New Year’s Resolutions and the Science of Willpower - dnetesn
http://nautil.us/blog/new-years-resolutions-and-the-science-of-willpower

======
zeidrich
I don't really care for this article. The link that they provided was on how
exercising your willpower increases overall self control is an abstract for a
paper about how people whose "self-regulatory resources were experimentally
bolstered via a 2-week training regimen" are less likely to commit intimate
partner violence.

The problem I have with that is that it doesn't, at least in the abstract,
talk about what the training regimen was. The blog post it implies that it's
caused by constantly depleting your willpower.

I disagree with the conclusions drawn though. I do agree that you can train
your capacity for willpower, but I don't think that a new years resolution is
a good way to do it.

The reason I disagree is that there's a lot of competing factors. When you
exercise a muscle, say you are running, your ability to run is lower to start
with. You run, you get tired, you rest. You're sore for a couple of days, and
then you go back out and run again when you've recovered. You do this a few
times a week and in a few months you're able to run much further. In a few
years running isn't a burden.

On the other hand, when you exercise willpower, you utilize it, you get tired,
and then what? Now your willpower is exhausted. Say you are avoiding alcohol,
and you really enjoy drinking, maybe you're even an alcoholic. You constantly
crave it, and you avoid it, but you eventually exhaust your willpower. Then
what? If this were running, you would rest. But this is a resolution, you
can't give in and drink, otherwise you're breaking your resolution. So you
keep avoiding it, pushing yourself to do that. That builds stress, and stress
is bad in this case. Stress works doubly against you because it starts to push
you to make irrational decisions. But just say you continue to avoid it. You
manage to do so, but at the cost of a lot of stress the whole time its
happening. If you do break the resolution there's all sorts of other things
that happen with your reward valuation and memory that make it hard to want to
try it again. You've now tried and failed to stop, and the next time you want
to try, you'll remember the failure, and feel stress, which will make you more
prone to irrational behavior. There's also self-image issues.

You maybe end up changing your behavior as there's extinction processes when
it comes to habits, and you will have developed coping mechanisms. But a
question is whether your overall willpower has improved. That's hard to say.

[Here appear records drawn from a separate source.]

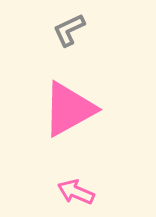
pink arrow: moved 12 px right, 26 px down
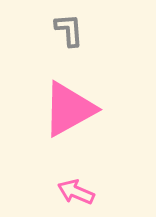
gray L-shape: rotated 111 degrees clockwise
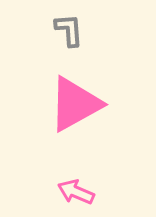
pink triangle: moved 6 px right, 5 px up
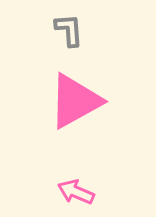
pink triangle: moved 3 px up
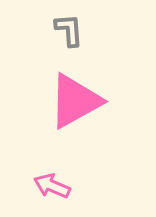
pink arrow: moved 24 px left, 6 px up
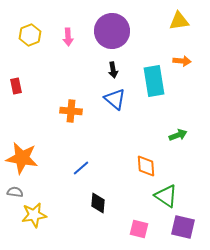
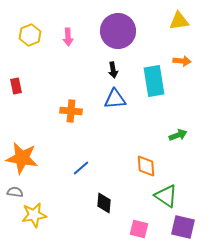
purple circle: moved 6 px right
blue triangle: rotated 45 degrees counterclockwise
black diamond: moved 6 px right
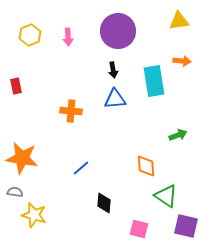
yellow star: rotated 25 degrees clockwise
purple square: moved 3 px right, 1 px up
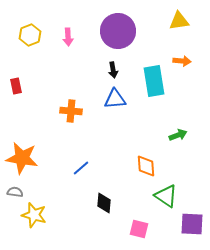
purple square: moved 6 px right, 2 px up; rotated 10 degrees counterclockwise
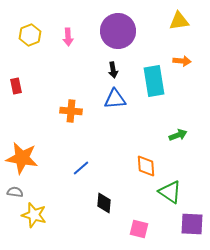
green triangle: moved 4 px right, 4 px up
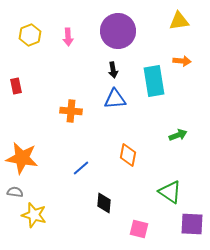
orange diamond: moved 18 px left, 11 px up; rotated 15 degrees clockwise
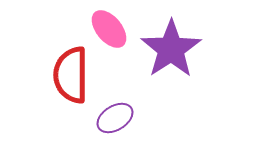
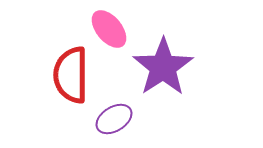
purple star: moved 8 px left, 18 px down
purple ellipse: moved 1 px left, 1 px down
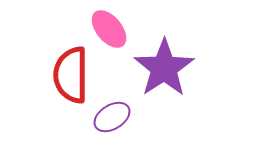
purple star: moved 1 px right, 1 px down
purple ellipse: moved 2 px left, 2 px up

When you run, if you continue to run, and then continue to run even more, and
then hook yourself up to a machine that stimulates your muscles when they
eventually give up, you aren't really helping build those muscles. They are
constantly working, they are getting damaged, they are not resting and
rebuilding.

But lets think about something less of an addiction, and more like the cotton
candy example. The problem with a resolution to avoid cotton candy is that
it's trivial and meaningless. You're not exhausting anything. It's like saying
your running regimen is running for 25 seconds whenever you hear Rick Astley
on the radio. Sure, the occasion when you do happen to hear him, you run, but
it's not strenuous or common enough to help at all.

I do train my willpower. I do it not through something like a resolution, but
rather through every day things. For instance, recently I played a video game,
Might and Magic 1. A large part of that game is mapping. It's something quite
enjoyable when I have the willpower, but it is fiddly the way I was doing it,
(I was using mspaint and doing it pixel by pixel.) I can tell when I run out
of willpower because I stop being willing to do it, I start to take shortcuts,
I start to get frustrated. I push myself hard to do that, and then I rest. I
do that in the evening, and I work during the day. I do my normal work during
the day, and that exhausts some willpower, and then if I still have it left
over, I push it hard again at night. That game was just an example, but I do
many different things to the same end. The point is that it's intentional, and
I do it with awareness of how I'm feeling.

The big thing is, I'm aware of how hard I'm pushing it, and I stop without
feeling guilty. The problem with a resolution is it's harder to exercise that
resolution when you want to (I'm going to not eat rice so hard right now!) and
that you can't stop exercising it when you need a rest without breaking your
resolution.

I think the hardest part about training willpower is knowing when to relax it.